Once the line with "X393700Y406400D03*" is found in the entries below, repeat it and each following line exactly, up to and including the line with "X329184Y647700D01*". Add no other lines.

##### RECORDS SUPPLIED #####

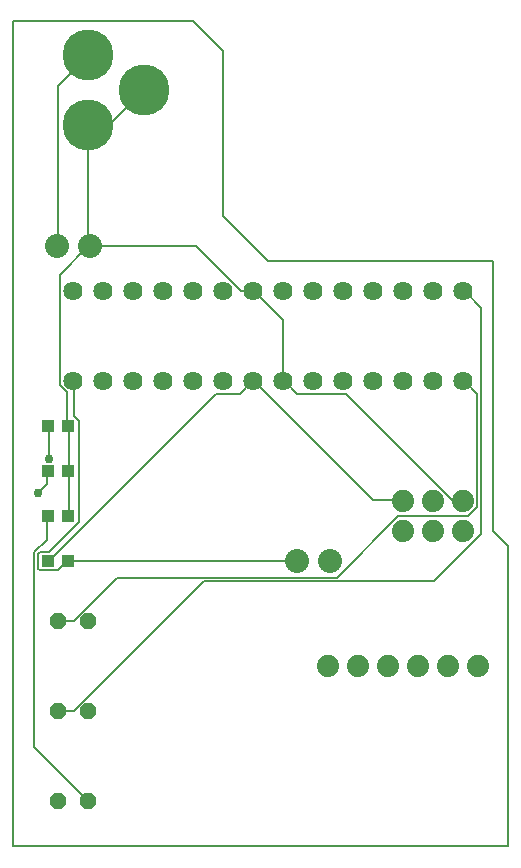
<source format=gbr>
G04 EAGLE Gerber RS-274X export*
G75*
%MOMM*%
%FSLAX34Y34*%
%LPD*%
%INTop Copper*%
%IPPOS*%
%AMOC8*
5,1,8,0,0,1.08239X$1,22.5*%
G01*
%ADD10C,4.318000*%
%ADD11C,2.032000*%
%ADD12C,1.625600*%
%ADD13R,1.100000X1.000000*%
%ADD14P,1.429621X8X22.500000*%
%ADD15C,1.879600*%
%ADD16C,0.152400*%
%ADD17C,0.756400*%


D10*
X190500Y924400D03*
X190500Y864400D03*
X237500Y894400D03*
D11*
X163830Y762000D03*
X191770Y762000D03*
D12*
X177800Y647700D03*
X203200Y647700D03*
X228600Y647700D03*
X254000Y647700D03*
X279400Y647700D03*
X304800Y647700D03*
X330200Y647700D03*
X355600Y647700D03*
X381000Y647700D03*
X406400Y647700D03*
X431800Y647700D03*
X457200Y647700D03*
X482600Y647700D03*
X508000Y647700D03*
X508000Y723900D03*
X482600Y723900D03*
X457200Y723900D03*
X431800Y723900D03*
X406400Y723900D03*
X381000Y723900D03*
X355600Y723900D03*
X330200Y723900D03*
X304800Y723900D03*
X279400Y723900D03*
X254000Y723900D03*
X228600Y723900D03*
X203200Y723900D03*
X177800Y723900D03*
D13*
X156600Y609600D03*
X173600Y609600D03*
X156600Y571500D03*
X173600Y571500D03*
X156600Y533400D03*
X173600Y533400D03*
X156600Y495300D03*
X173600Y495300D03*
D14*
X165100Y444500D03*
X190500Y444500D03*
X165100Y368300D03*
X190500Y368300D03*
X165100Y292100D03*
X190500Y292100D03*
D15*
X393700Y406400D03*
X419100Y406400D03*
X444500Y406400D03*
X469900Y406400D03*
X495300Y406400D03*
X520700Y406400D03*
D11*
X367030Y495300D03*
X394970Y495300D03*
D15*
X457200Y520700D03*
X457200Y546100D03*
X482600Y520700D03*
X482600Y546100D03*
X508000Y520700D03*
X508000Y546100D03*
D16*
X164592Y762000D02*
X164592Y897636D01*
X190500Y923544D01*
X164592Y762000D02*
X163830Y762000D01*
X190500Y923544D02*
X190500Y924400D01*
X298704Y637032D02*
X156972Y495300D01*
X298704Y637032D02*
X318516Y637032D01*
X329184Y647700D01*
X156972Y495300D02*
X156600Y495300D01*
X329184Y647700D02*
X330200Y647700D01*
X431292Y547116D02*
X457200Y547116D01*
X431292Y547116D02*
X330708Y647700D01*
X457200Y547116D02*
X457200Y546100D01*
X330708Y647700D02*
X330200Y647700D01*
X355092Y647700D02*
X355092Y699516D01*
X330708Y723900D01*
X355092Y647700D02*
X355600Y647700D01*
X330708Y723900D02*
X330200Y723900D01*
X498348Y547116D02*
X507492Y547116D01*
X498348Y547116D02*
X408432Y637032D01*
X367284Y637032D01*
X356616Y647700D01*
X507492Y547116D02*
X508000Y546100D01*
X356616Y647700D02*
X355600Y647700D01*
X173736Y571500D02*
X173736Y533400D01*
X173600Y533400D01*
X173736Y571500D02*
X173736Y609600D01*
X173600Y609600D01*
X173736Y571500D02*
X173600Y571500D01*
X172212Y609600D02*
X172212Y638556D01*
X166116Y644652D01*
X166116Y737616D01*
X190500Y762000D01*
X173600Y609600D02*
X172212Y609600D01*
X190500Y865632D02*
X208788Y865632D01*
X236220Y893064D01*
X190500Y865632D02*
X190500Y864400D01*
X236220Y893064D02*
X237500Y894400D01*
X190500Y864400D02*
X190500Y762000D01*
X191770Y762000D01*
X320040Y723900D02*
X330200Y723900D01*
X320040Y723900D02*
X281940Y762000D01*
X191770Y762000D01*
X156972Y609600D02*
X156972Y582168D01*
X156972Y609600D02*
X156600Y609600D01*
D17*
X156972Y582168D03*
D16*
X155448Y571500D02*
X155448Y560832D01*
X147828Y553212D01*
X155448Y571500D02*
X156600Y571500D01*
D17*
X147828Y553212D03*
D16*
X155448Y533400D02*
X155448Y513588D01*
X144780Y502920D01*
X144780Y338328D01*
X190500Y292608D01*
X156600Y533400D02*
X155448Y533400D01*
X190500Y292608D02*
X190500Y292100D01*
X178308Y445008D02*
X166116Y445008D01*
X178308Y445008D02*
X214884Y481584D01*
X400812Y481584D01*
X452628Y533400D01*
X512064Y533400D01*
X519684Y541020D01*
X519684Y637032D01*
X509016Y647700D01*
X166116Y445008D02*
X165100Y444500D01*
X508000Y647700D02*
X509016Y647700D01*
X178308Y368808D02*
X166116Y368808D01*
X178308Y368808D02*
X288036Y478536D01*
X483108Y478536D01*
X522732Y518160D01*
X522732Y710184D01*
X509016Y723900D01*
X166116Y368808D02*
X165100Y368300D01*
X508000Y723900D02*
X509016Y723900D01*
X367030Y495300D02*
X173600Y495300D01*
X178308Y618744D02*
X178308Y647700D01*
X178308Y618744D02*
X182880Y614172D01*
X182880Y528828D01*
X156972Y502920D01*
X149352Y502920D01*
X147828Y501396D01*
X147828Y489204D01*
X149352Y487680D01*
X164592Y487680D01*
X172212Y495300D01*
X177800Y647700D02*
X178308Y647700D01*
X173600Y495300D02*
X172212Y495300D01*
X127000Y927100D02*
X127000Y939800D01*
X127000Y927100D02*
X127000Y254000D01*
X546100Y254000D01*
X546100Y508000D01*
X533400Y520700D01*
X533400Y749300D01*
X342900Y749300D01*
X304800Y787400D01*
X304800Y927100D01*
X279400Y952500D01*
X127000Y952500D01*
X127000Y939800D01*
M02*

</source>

#####
##### RECORDS SUPPLIED #####

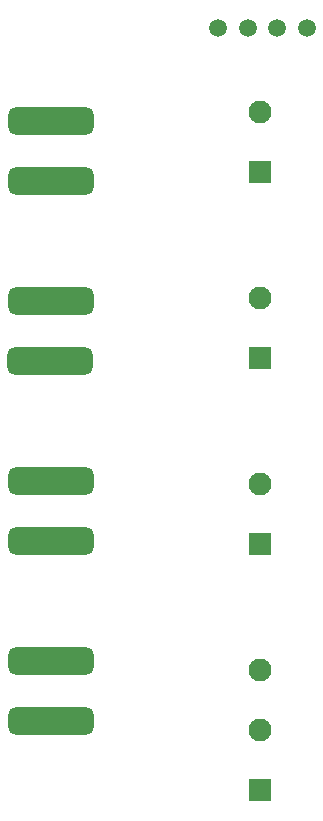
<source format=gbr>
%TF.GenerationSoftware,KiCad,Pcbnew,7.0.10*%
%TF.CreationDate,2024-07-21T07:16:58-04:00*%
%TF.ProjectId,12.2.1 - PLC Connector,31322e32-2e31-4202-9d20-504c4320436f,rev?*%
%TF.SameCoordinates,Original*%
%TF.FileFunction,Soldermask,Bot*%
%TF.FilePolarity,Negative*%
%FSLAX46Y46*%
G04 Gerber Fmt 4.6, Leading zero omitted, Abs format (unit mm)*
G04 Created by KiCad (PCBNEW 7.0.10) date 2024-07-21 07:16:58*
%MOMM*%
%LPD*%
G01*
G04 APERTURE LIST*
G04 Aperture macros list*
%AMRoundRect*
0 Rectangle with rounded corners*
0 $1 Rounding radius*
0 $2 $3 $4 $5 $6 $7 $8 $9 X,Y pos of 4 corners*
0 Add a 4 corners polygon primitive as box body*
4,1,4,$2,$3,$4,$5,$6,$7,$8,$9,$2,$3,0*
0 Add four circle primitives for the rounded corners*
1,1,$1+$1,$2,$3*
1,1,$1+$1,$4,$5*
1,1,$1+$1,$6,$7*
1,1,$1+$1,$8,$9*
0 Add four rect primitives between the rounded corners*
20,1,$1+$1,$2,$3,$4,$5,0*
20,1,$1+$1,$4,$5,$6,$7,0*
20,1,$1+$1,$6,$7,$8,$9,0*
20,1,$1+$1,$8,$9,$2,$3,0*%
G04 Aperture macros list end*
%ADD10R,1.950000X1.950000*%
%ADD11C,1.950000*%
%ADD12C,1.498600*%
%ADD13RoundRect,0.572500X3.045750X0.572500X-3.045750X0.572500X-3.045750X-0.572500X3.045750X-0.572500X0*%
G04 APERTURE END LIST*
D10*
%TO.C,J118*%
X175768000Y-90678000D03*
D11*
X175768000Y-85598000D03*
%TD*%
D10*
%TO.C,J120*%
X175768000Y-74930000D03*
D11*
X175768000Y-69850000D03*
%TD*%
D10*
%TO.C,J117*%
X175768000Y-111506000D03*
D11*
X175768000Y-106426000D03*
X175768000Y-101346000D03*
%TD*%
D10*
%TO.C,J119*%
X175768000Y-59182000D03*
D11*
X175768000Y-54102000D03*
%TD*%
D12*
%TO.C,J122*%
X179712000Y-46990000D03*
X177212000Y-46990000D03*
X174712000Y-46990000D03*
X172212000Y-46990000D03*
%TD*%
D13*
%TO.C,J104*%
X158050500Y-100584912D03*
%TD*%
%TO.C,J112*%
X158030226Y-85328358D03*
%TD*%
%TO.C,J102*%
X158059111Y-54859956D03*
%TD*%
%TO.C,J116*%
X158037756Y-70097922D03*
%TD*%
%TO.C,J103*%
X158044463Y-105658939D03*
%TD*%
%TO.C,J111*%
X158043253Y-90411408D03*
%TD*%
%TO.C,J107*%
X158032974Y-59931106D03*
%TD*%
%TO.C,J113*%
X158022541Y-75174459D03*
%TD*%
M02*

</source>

#####
##### RECORDS SUPPLIED #####

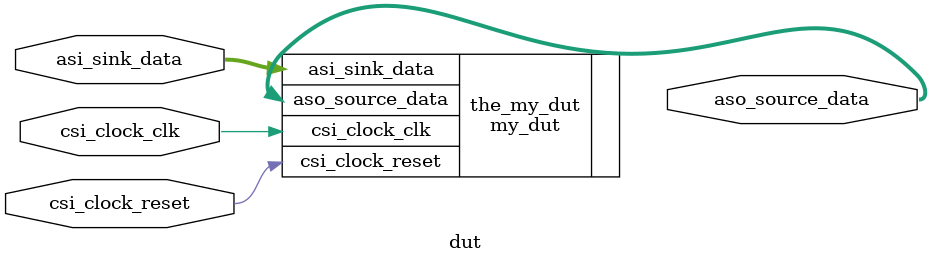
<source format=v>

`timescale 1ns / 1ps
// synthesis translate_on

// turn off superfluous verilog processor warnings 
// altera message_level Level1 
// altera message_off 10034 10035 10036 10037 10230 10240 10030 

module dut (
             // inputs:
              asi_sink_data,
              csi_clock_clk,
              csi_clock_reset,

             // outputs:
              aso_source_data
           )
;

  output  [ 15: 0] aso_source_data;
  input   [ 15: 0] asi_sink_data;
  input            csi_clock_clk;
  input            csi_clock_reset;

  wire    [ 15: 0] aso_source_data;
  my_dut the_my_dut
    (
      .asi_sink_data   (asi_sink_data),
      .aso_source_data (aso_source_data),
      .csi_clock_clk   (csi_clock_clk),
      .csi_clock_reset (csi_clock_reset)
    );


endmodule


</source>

#####

§ COMPLETED EXERCISE
X393700Y406400D03*
X419100Y406400D03*
X444500Y406400D03*
X469900Y406400D03*
X495300Y406400D03*
X520700Y406400D03*
D11*
X367030Y495300D03*
X394970Y495300D03*
D15*
X457200Y520700D03*
X457200Y546100D03*
X482600Y520700D03*
X482600Y546100D03*
X508000Y520700D03*
X508000Y546100D03*
D16*
X164592Y762000D02*
X164592Y897636D01*
X190500Y923544D01*
X164592Y762000D02*
X163830Y762000D01*
X190500Y923544D02*
X190500Y924400D01*
X298704Y637032D02*
X156972Y495300D01*
X298704Y637032D02*
X318516Y637032D01*
X329184Y647700D01*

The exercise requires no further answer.